待答问题.
- 1) 请逐字抄录建库方法权利要求书中从“S6：使用磁珠对扩增的产物进行纯化，去除小片段，使文库峰形单一且集中。”到“为：20±0.5℃下保持15±1min。”的内容。
- 2) 根据建库方法权利要求书，判断以下说法是否与原文一致，逐条回答“是”或“否”，并原样引用起决定作用的原文：(a) S2步骤中使用的内切酶为限制性内切酶；(b) 末端修复的条件为65±0.5℃孵育30±2min；(c) 接头连接所用的连接酶为T4 DNA连接酶。

文档段落.
□ □ □ □ □ □ □

[发明专利]基于宏基因组学的建库方法和检测试剂盒

权利要求书

1.一种基于宏基因组学的建库方法，其特征在于，包括以下步骤：

S1：提取待测样本中的基因组核酸；

S2：在酶切体系中，先检测S1步骤得到基因组核酸溶液浓度，再根据所得基因组核酸溶液浓度计算基因组核酸的投料体积，按照3±2ng基因组核酸：20±5mU内切酶的使用量，使内切酶进行酶切片段化，并以末端修复酶对DNA片段进行末端修复；所述内切酶为非限制性内切酶；

S3：在S2步骤得到的溶液中加入接头和连接酶，在缓冲液体系中进行接头连接；

S4：使用磁珠对连接后的产物进行纯化，去除未正确连接、接头短片段和残留的接头；

S5：对纯化的产物进行扩增；

S6：使用磁珠对扩增的产物进行纯化，去除小片段，使文库峰形单一且集中。

2.根据权利要求1所述的基于宏基因组学的建库方法，其特征在于，所述S2步骤中，末端修复酶为T4 DNA聚合酶或Klenow片段酶，按照3±2ng基因组核酸：1±0.2U末端修复酶的量加入末端修复酶；所述酶切片段化的条件为：37±0.5℃孵育25±2min；所述末端修复的条件为：65±0.5℃孵育30±2min；

所述S3步骤中，按照3±2ng基因组核酸：0.2±0.1ng接头的量加入接头，所述连接酶为T4 DNA连接酶，所述接头连接的反应条件为：20±0.5℃下保持15±1min。

3.根据权利要求1所述的基于宏基因组学的建库方法，其特征在于，所述S3步骤中，所述缓冲液体系中还包括体积百分浓度为30％-35％的PEG8000和质量百分浓度为0.0001±0.00002％的羟丙基甲基纤维素。

□ □ □ □ □ □ □

存储数据.
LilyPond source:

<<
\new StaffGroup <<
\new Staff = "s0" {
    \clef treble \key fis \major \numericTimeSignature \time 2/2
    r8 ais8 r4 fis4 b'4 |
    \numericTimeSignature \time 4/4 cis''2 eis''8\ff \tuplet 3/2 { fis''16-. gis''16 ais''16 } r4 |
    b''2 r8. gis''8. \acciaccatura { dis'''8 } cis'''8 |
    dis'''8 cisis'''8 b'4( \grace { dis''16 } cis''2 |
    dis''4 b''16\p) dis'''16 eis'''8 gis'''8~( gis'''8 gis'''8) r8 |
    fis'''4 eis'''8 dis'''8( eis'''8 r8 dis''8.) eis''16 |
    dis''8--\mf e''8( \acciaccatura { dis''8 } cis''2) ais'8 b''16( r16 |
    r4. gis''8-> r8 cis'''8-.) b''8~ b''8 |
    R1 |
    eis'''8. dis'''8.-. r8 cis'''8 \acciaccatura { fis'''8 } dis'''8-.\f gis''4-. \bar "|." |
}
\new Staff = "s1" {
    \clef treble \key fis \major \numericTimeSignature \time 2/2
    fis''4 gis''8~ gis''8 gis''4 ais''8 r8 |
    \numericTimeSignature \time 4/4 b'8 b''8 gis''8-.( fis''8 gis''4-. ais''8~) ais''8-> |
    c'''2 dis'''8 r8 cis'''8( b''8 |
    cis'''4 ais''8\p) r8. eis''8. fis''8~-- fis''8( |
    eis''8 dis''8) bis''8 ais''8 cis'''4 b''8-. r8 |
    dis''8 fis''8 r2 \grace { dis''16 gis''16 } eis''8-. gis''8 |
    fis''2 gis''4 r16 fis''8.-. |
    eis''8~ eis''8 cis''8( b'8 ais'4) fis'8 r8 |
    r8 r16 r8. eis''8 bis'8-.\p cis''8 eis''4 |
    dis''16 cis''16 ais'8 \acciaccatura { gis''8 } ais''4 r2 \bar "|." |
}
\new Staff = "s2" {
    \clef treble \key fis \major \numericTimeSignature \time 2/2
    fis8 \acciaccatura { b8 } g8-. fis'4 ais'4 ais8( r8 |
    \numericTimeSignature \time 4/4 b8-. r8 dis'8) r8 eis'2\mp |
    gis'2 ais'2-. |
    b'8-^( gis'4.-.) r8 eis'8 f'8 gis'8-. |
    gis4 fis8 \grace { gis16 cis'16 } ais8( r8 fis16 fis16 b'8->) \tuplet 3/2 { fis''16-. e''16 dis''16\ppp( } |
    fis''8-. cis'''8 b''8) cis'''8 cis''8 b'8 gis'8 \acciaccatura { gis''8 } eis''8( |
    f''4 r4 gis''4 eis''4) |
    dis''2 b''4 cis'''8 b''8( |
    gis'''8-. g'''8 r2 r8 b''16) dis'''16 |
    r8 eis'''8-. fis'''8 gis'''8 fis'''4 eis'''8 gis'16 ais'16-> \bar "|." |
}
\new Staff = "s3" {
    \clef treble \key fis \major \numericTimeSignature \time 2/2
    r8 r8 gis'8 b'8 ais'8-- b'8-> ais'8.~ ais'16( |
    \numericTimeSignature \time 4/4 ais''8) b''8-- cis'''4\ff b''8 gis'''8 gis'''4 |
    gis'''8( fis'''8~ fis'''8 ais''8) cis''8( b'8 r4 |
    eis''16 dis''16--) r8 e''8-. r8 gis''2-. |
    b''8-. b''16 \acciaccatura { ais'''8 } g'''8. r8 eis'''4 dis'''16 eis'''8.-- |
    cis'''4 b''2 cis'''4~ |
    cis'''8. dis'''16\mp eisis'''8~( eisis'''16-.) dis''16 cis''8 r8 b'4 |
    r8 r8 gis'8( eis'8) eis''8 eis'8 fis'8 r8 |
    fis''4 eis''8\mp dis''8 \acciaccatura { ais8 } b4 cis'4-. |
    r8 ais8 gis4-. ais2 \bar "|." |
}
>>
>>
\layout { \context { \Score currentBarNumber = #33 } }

□ □ □ □ □ □ □

各题解答.
- 1)
S6：使用磁珠对扩增的产物进行纯化，去除小片段，使文库峰形单一且集中。

2.根据权利要求1所述的基于宏基因组学的建库方法，其特征在于，所述S2步骤中，末端修复酶为T4 DNA聚合酶或Klenow片段酶，按照3±2ng基因组核酸：1±0.2U末端修复酶的量加入末端修复酶；所述酶切片段化的条件为：37±0.5℃孵育25±2min；所述末端修复的条件为：65±0.5℃孵育30±2min；

所述S3步骤中，按照3±2ng基因组核酸：0.2±0.1ng接头的量加入接头，所述连接酶为T4 DNA连接酶，所述接头连接的反应条件为：20±0.5℃下保持15±1min。

- 2)
(a) 否。原文：“所述内切酶为非限制性内切酶”
(b) 是。原文：“所述末端修复的条件为：65±0.5℃孵育30±2min”
(c) 是。原文：“所述连接酶为T4 DNA连接酶”